* [Problem description]: Exactly the lines from the one containing "personalizzazione delle soluzioni, per" through the end of the listing should be written out, both ends included, and nothing more.

# # # # #

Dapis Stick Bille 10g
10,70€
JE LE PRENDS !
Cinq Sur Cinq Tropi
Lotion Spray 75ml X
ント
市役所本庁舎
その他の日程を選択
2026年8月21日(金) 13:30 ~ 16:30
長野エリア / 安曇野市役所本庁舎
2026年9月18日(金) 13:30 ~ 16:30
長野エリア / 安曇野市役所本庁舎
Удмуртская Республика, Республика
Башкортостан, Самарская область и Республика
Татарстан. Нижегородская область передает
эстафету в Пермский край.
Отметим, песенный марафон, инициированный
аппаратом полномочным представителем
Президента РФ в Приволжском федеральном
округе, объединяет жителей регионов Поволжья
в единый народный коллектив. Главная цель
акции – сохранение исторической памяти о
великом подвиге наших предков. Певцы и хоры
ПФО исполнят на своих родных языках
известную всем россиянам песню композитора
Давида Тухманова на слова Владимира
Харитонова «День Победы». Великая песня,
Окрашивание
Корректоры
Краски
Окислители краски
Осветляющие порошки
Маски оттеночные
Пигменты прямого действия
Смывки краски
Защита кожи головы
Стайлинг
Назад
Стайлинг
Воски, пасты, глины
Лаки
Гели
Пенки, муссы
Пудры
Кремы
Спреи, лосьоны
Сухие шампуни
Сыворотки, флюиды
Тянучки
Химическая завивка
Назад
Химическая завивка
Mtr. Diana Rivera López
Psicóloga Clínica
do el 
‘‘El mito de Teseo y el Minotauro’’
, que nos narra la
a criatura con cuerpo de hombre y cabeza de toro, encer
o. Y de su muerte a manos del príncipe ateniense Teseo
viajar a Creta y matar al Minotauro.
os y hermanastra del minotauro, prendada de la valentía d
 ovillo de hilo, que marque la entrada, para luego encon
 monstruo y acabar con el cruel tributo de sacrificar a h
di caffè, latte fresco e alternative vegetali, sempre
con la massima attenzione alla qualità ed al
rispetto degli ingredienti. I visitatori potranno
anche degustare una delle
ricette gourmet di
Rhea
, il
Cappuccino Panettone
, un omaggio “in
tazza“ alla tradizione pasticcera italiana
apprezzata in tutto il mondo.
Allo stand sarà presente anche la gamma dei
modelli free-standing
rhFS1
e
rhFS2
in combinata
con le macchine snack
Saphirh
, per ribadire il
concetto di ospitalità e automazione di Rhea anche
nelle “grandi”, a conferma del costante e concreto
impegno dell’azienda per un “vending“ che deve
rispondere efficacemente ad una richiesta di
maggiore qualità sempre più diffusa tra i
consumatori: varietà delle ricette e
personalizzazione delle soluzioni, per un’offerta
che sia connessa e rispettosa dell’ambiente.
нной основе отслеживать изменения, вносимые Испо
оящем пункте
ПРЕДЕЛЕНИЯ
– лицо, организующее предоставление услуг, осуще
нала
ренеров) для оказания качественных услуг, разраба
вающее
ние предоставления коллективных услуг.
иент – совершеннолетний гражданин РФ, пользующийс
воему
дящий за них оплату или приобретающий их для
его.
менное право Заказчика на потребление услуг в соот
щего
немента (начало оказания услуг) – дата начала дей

# # # # #

* [Task answer]:
personalizzazione delle soluzioni, per un’offerta
che sia connessa e rispettosa dell’ambiente.
нной основе отслеживать изменения, вносимые Испо
оящем пункте
ПРЕДЕЛЕНИЯ
– лицо, организующее предоставление услуг, осуще
нала
ренеров) для оказания качественных услуг, разраба
вающее
ние предоставления коллективных услуг.
иент – совершеннолетний гражданин РФ, пользующийс
воему
дящий за них оплату или приобретающий их для
его.
менное право Заказчика на потребление услуг в соот
щего
немента (начало оказания услуг) – дата начала дей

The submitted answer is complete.